The last two presenters came from the GEANT project to present the main concept and advances made over the project duration, as well as the various tools offered to researches and network administrators. Susanne Naegele-Jackson presented the new GTS service from GÉANT that allows automatic provisioning of infrastructures. The GEANT’s GTS assembles a tool that provides environments to carry out network experiments with great flexibility used for rapid prototyping and innovation. It has been based on the principles of the ETSI-NFV community, but not fully conforming as it does not implement the defined interfaces. The way how GTS operates is via agencies that are in charge of providing a specific infrastructure setup upon request. The topology requirements are defined in a description (DSL) document specifying the required setup and network resources (virtual machines, virtual links, Virtual Switch Instances and Bare Metal Servers). Persistent storage can be provisioned as well. In order to make the hardware available and virtualized, the agencies talk to infrastructure agents to arrange the provisioning of the resources. Currently GTS has 57 servers, 10Gbps, OpenFlow switches, bare-metal and default VMs. The OpenFlow hardware allocates OVS instances to each user and OpenStack is used as virtualization manager. Their future work will include providing automation, high performance storage and resilience.

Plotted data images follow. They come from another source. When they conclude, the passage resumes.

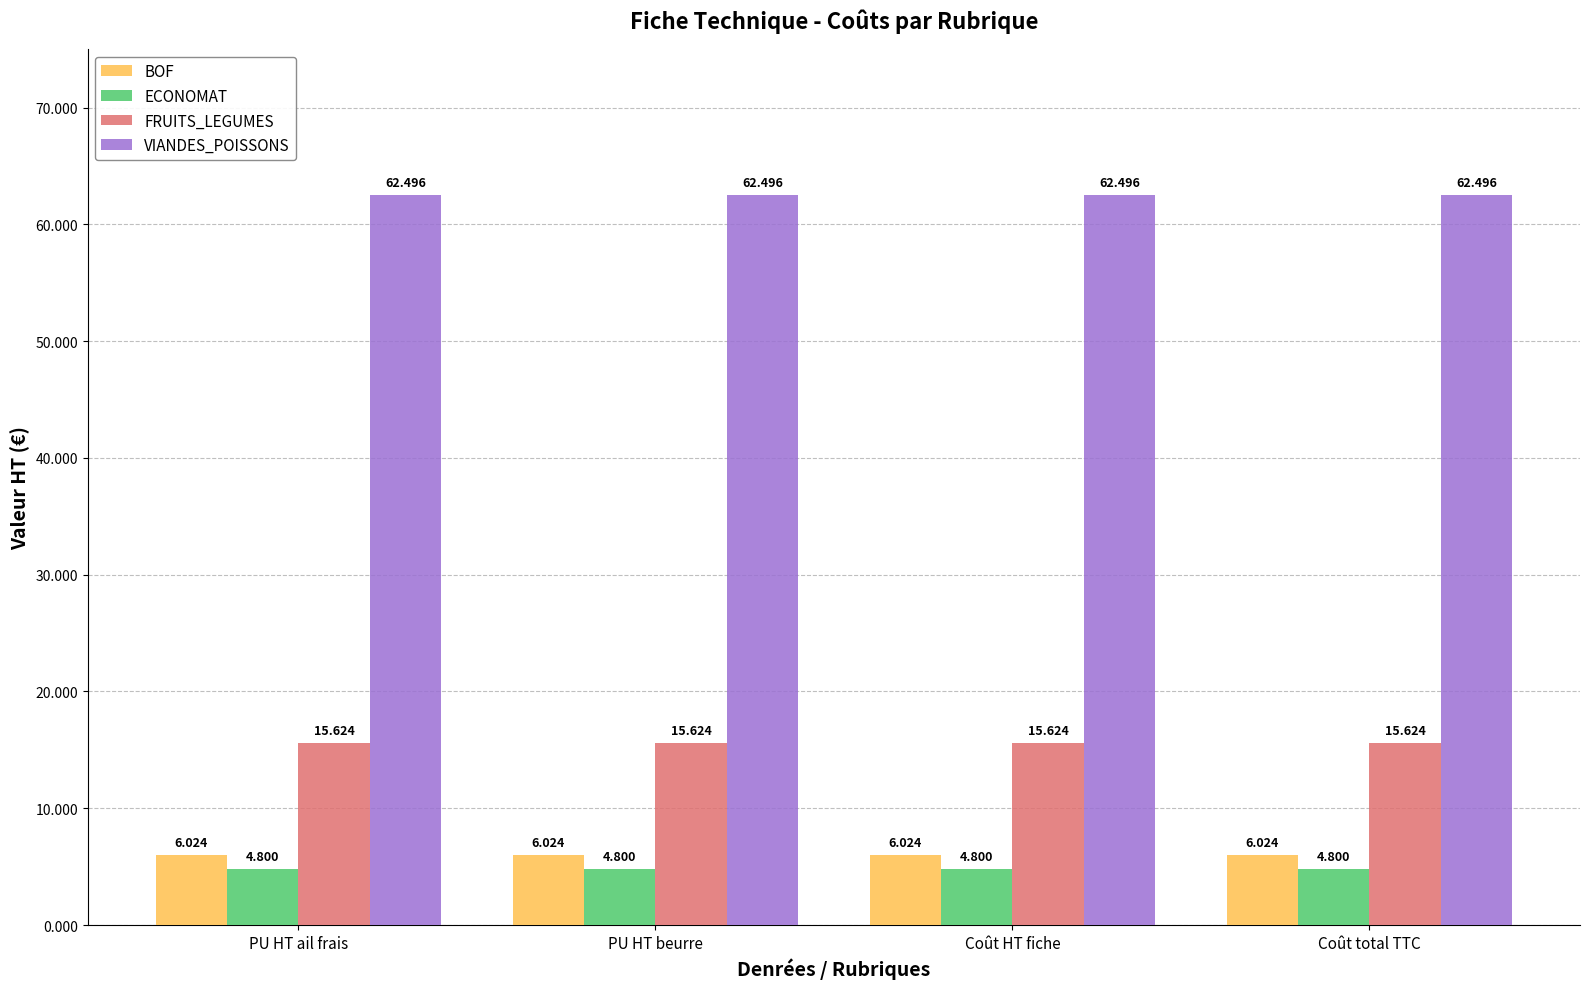

Rank the series by their maximum value, from lowest to highest.

ECONOMAT, BOF, FRUITS_LEGUMES, VIANDES_POISSONS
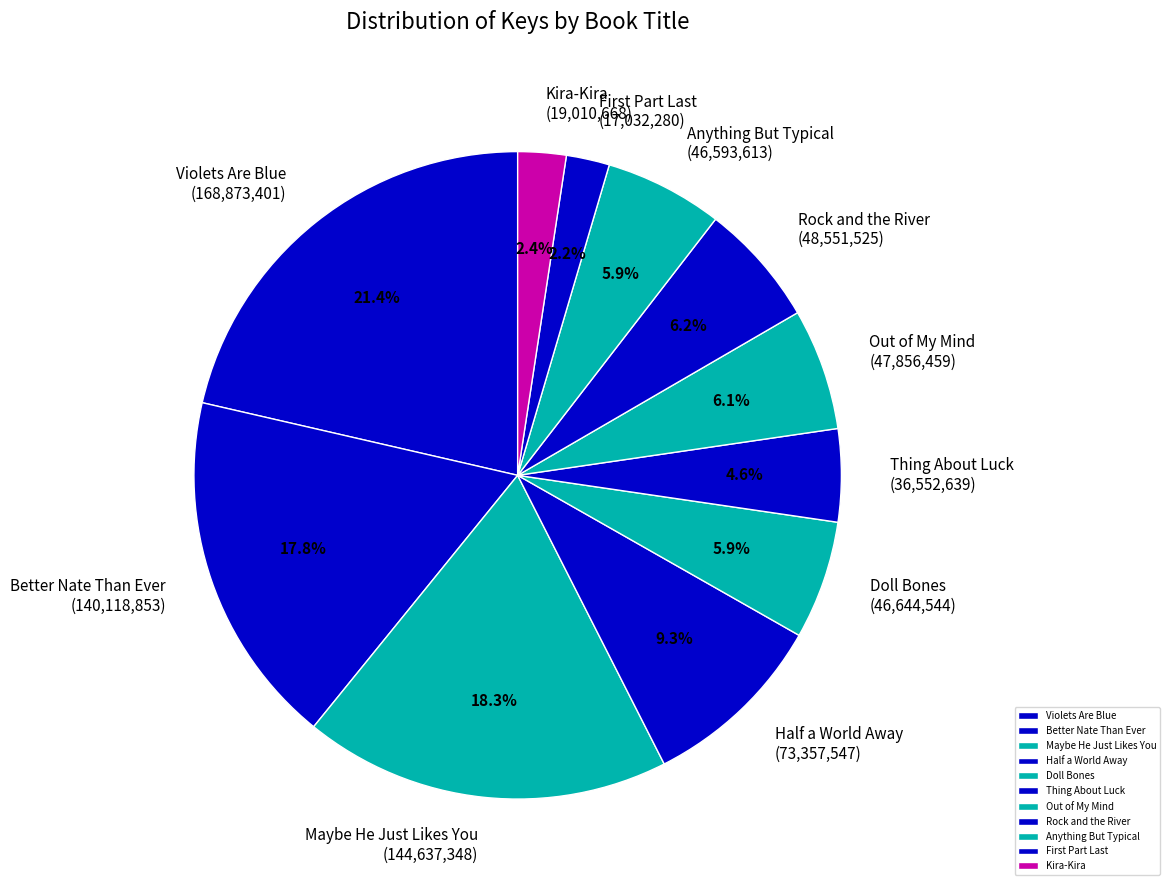

How many segments does this pie chart have?

11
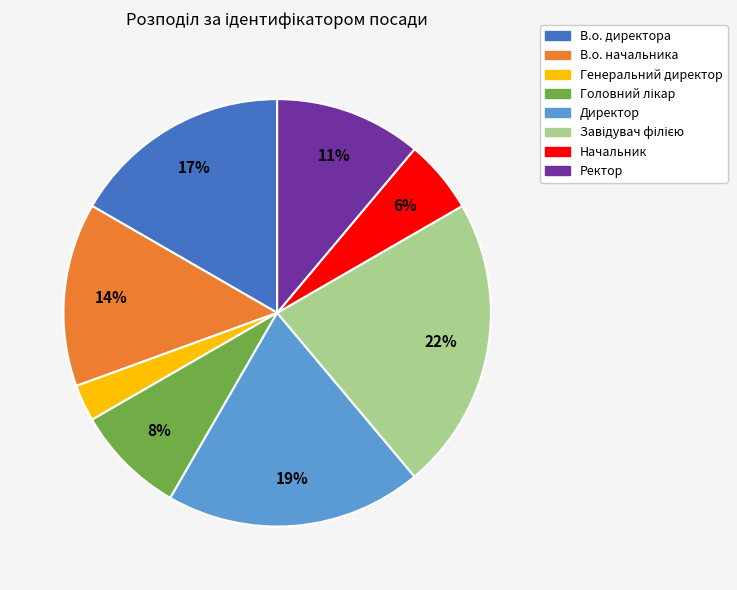

Do Генеральний директор and Начальник together represent more than half of the pie?

No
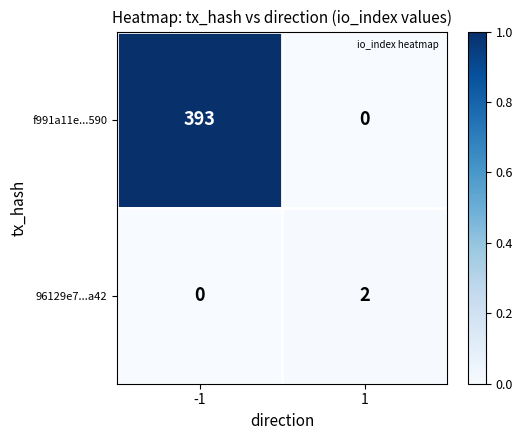

At 1, list the series in order from smallest to largest.

f991a11e...590, 96129e7...a42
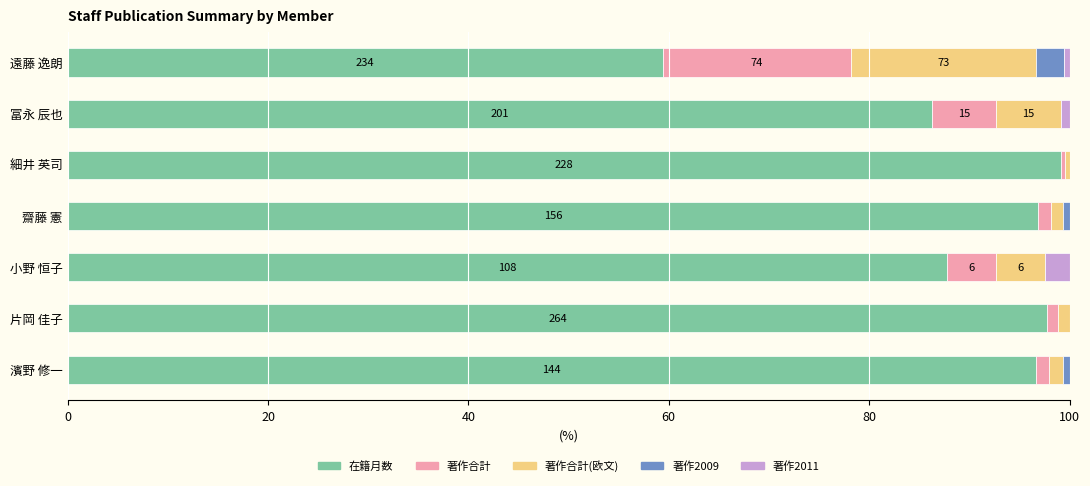

At which label is 在籍月数 closest to 79?

冨永 辰也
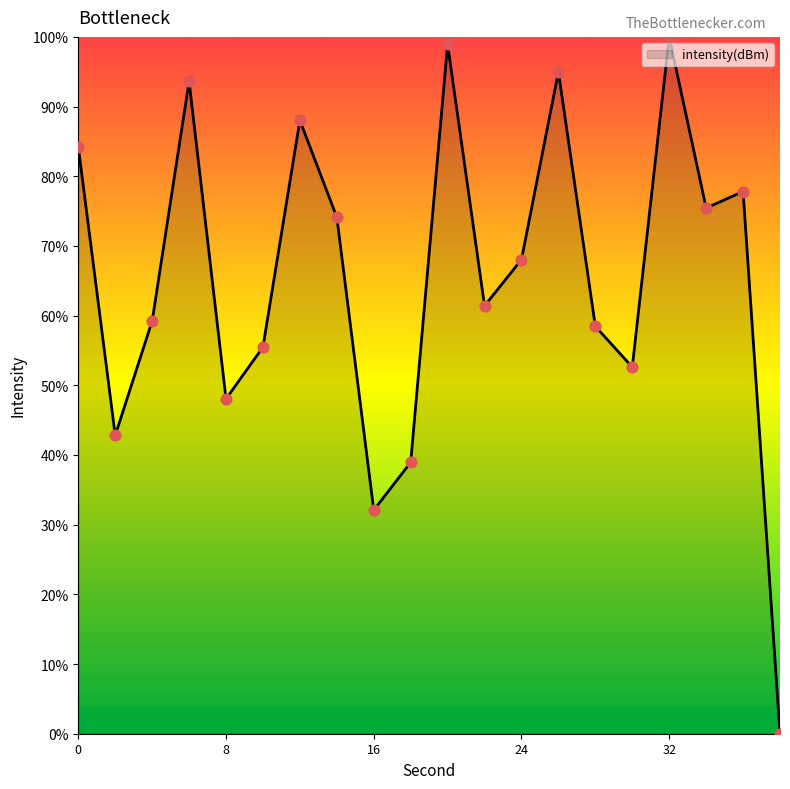

What is the difference between the maximum and minimum values?

100.0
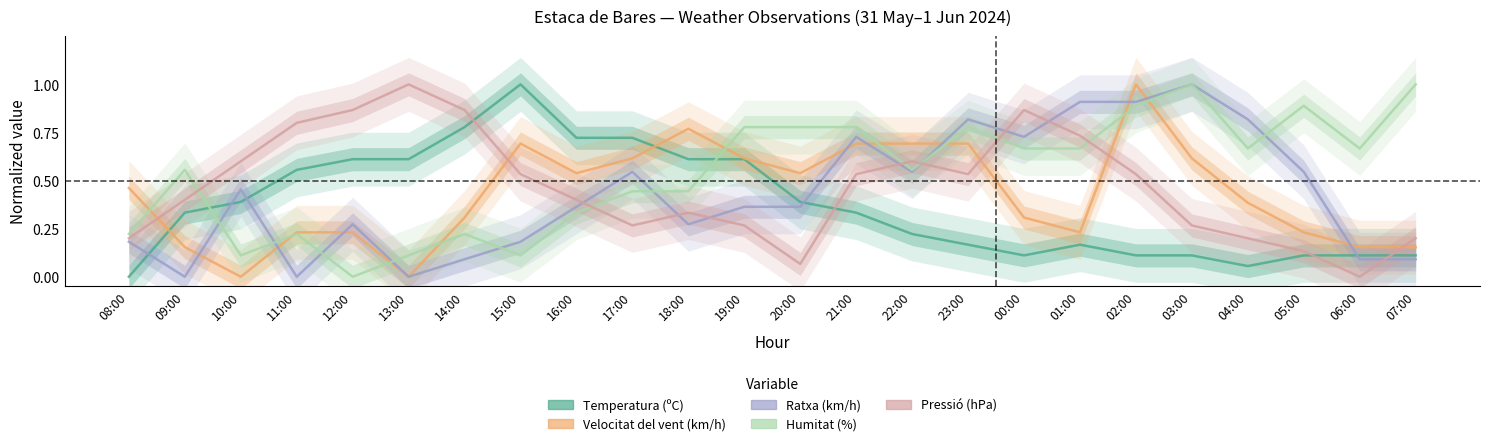

In Ratxa (km/h), how many points are lower than both neighbors (excluding endpoints)?

6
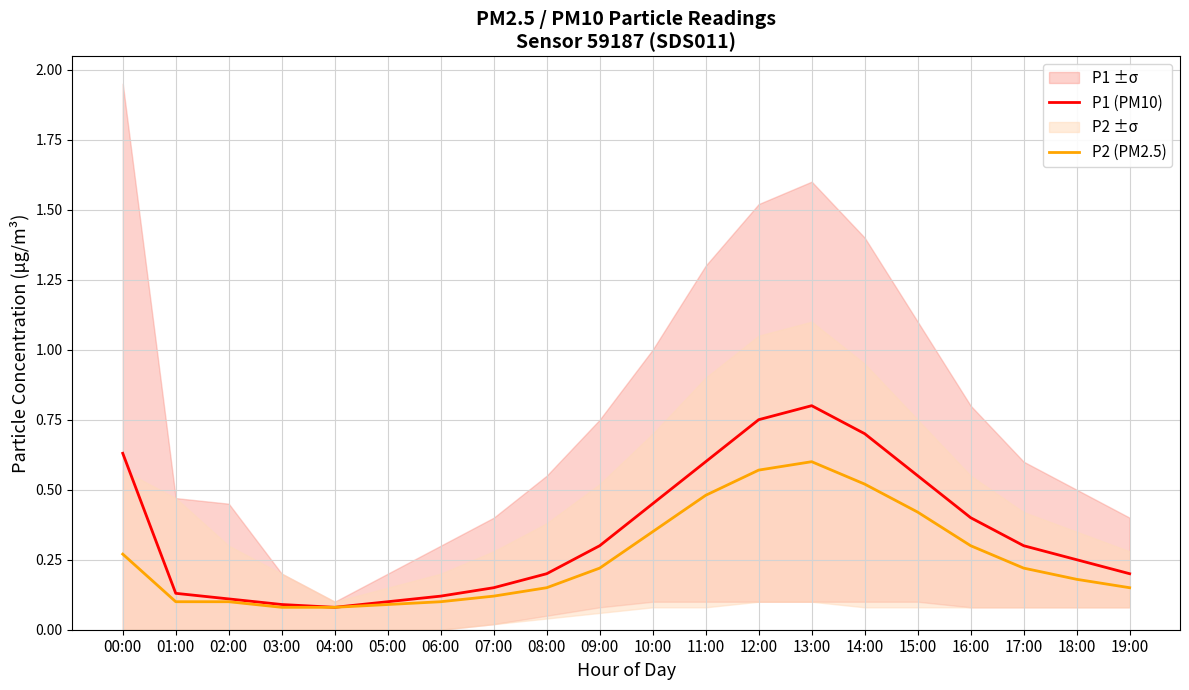

Does the chart have visible grid lines?

Yes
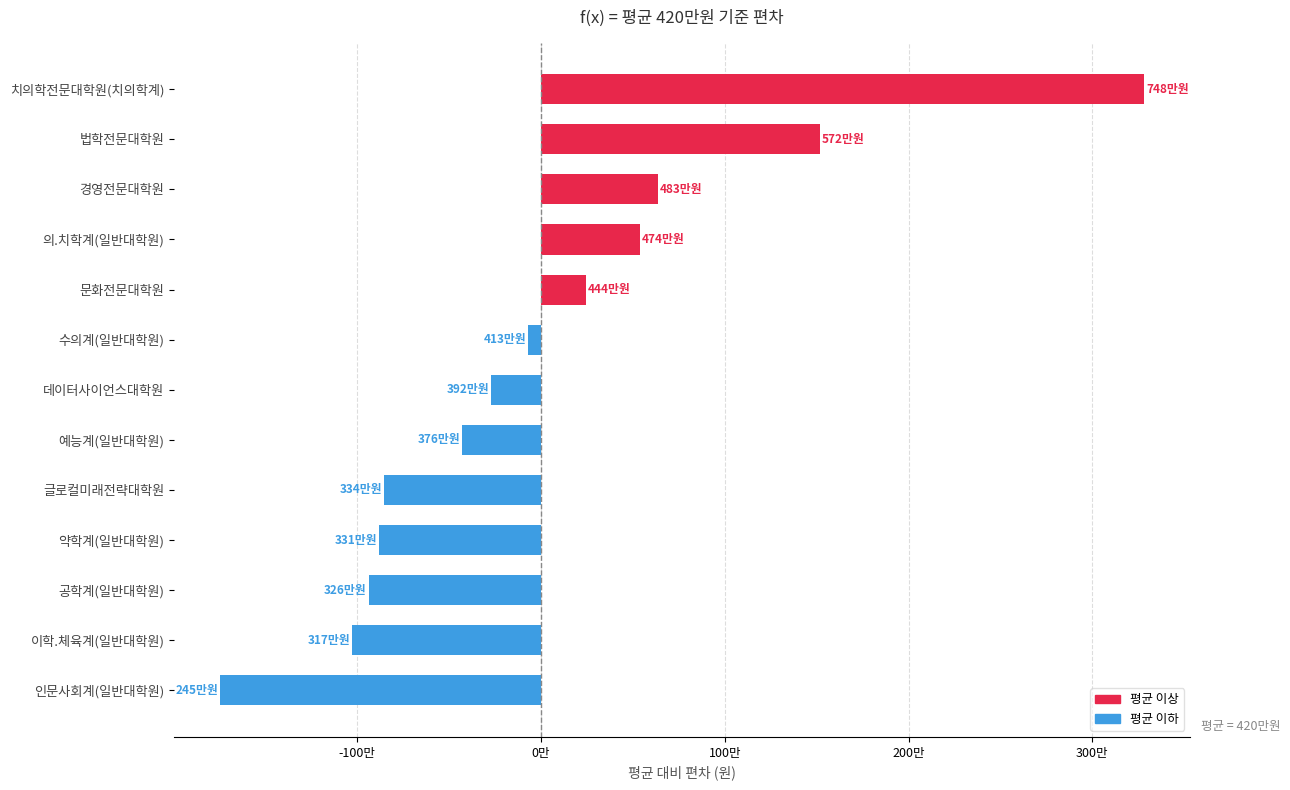

Where is the data nearest to the value 768692?

경영전문대학원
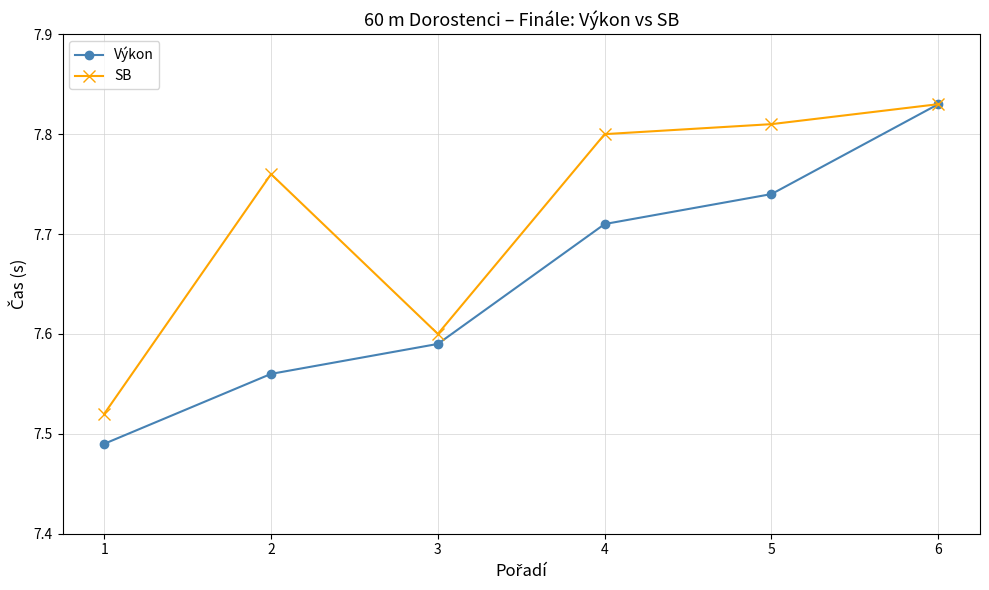

Which series has the widest spread of values?

Výkon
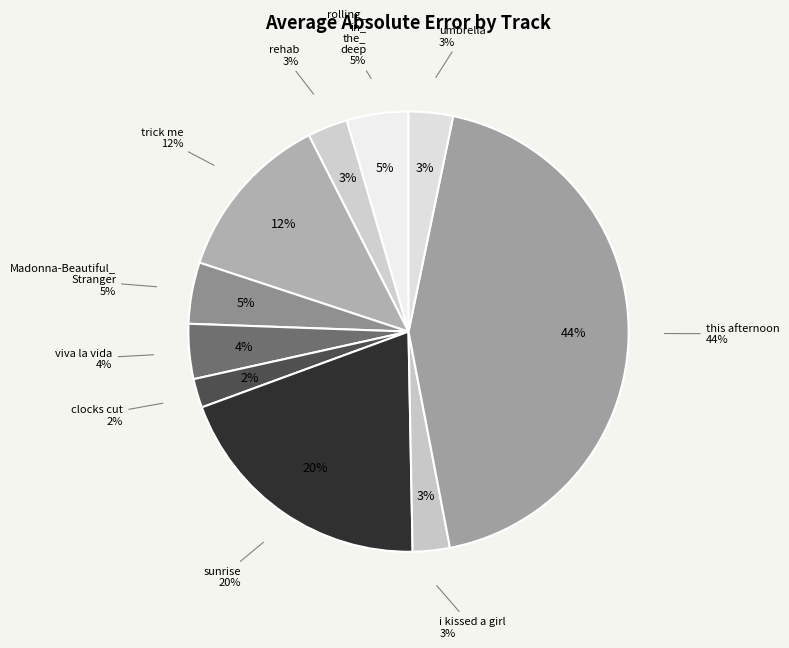

To the nearest percent, what is the difference between the sunrise and rehab slice percentages?

17%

Finally Jovana Vuleta from the University of Belgrade followed up with a demonstration on the SDN pilots in GÉANT: SDX (Software Defined internet eXchange point) and SDN-BoD (Bandwidth on Demand). Initially Jovana, introduced some general figures on the GEANT project, for instance it currently connects 41 research and educational networks, interconnected through 26 Points of Presence and 2 Open eXchange Points extended worldwide. Some of the services include: Connectivity of R&D in an isolated high-speed network, Cloud, Testbed (GTS), security, network management and monitoring etc. In particular, the projects related to SDN include: GÉANT SDX – Software-Defined Internet Exchange (SDX), SDN BoD – SDN-based Bandwidth on Demand service with advanced path computation capabilities and Transport SDN (Optical) – OpenFlow in Optical Layer. The first one is based on L2/L3 services and uses ONOS as SDN controller with a direct upstream contribution (DynPaC application). The Pilot infrastructure involved overlay network deployed using CORSA DP2100 switches, deployed on 5 locations using Virtual Switch Context (VCS) methodology. The VCS are OpenFlow enabled and a dedicated L3VPN is used for connectivity with the controller. Some of the future steps is to analyze and address the SDX-L2 limitations and the poor SDX-L3 scalability. The SDN-BoS Pilot is to be released in near future.

Once again we are happy that you joined us or presented, and see you soon at the 10th Jubiläum of our workshop, together with our Swiss SDN community.